Have fun take pictures!


----------



## twolfe (May 19, 2013)

Andrew,

Have a wonderful time and be safe. Looking forward to seeing your photos.

Tammy


----------



## agent A (May 19, 2013)

look for bombina variegata!


----------



## aNisip (May 20, 2013)

Update bc i connected to the hotels wifi  ...in Paris right now and visited The Luvre today....saw the Mona Lisa and so many other great things...

Talk to you all soon,

Andrew


----------



## Danny. (May 20, 2013)

Bonsoir Andrew!


----------



## Plex (May 20, 2013)

I expect MANY photos Andrew!

I wish you the best of luck and have a wonderful time in Europe!
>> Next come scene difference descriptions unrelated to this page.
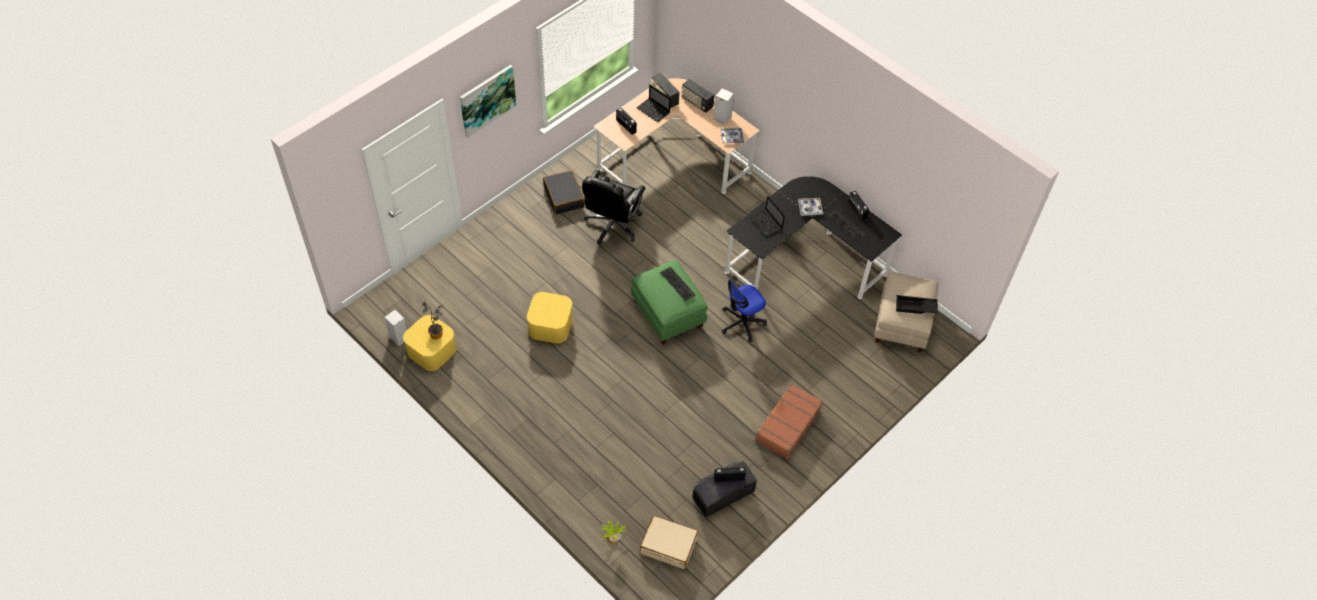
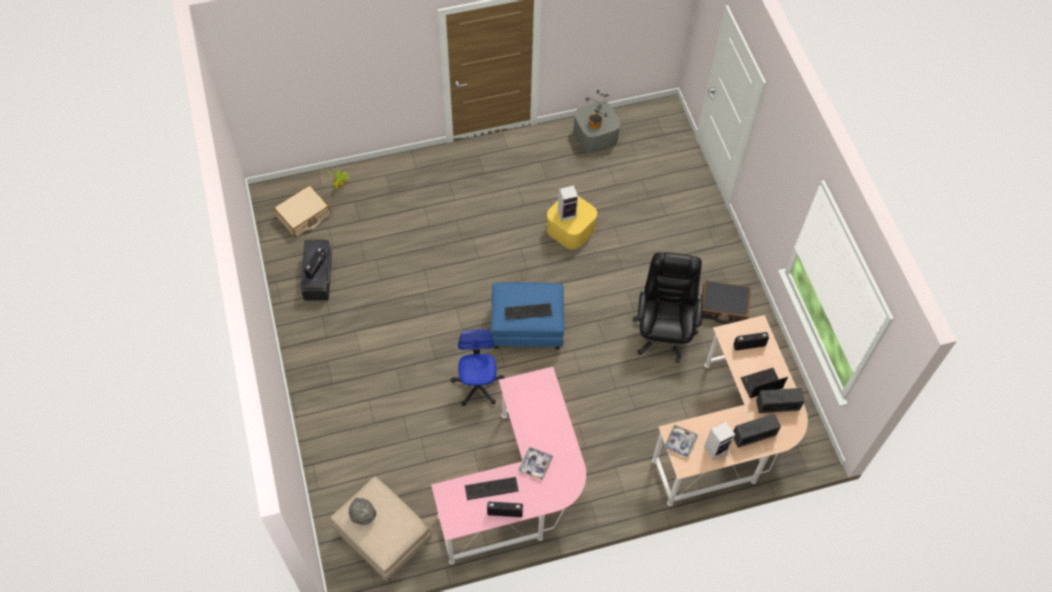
camera: 120 degrees right, 5 degrees up
speaker [384,310,407,346] -> speaker moved to [558,185,578,221]
yellow storage box [403,315,456,371] -> grey storage box [573,101,620,153]
picture [460,65,516,138] -> none
black office chair [582,170,645,244] -> black office chair turned 45 degrees clockwise [633,252,703,363]
green ottoman [631,260,708,344] -> blue ottoman [491,282,564,350]
black desk [725,176,902,299] -> pink desk [431,367,586,564]
laptop [749,196,785,237] -> none
brown suitcase [755,384,823,459] -> none
black tray [896,295,938,314] -> grey hat [349,498,376,525]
I would love to go visit different countries like that..


----------



## hibiscusmile (May 20, 2013)

Don't go to camps, granny no want u too!


----------



## aNisip (May 24, 2013)

Hello all  In Berlin right now and for the rest of the trip (four more days)....had a great time in Belgium and the Netherlands.... (YES,the bagels and fries were AWESOME...and no we didn't go to the Red Light District (and never plan to)...after a long train ride that began early and ended late...I'm ready for some rest and another day tomorrow...)  

Talk you all later!

Gute Nacht!

-Andrew


----------



## ScienceGirl (May 24, 2013)

Very fun! Enjoy your time there! College or high school group? Do you speak any of the languages?
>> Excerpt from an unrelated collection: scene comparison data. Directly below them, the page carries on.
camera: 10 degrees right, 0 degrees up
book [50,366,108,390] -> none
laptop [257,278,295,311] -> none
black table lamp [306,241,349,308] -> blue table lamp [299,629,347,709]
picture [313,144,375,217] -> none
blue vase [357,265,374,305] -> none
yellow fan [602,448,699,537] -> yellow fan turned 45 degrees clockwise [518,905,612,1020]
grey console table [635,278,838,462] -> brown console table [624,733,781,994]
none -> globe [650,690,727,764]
I had a friend who's German who went to Europe last year. They bought a supposedly authenticly made German sword... It said "Made in Italy" on the back.


----------



## jrh3 (May 24, 2013)

keep safe and have fun.


----------



## angelofdeathzz (May 25, 2013)

You go man, you go!


----------



## aNisip (May 26, 2013)

Hey guys.. so today we went to the Berlin Zoo and Aquarium ....honestly my mantids collection surpasses theirs by far  ....they kept a few Sphodromantis sp communally (two were threat posing each other while i was watching) and another setup was one Deroplatys dessicata and the last mantis enclosure was a bunch of P. paradoxica...and All mantises on display were adult females...so that's about as close to mantises as ill get here...  
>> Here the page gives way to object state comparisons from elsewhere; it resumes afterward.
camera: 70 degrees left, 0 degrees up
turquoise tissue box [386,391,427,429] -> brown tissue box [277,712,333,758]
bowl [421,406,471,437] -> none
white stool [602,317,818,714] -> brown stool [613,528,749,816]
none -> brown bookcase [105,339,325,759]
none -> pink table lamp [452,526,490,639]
Tomorrow is my last day and ill be back Tuesday...

Talk to you later,

Andrew


----------



## aNisip (May 28, 2013)

After about 11hrs in plane time....back in America!


----------



## patrickfraser (May 28, 2013)

Welcome home.


----------



## Plex (May 29, 2013)

Well welcome home...


----------



## fleurdejoo (May 30, 2013)

Welcome home!


----------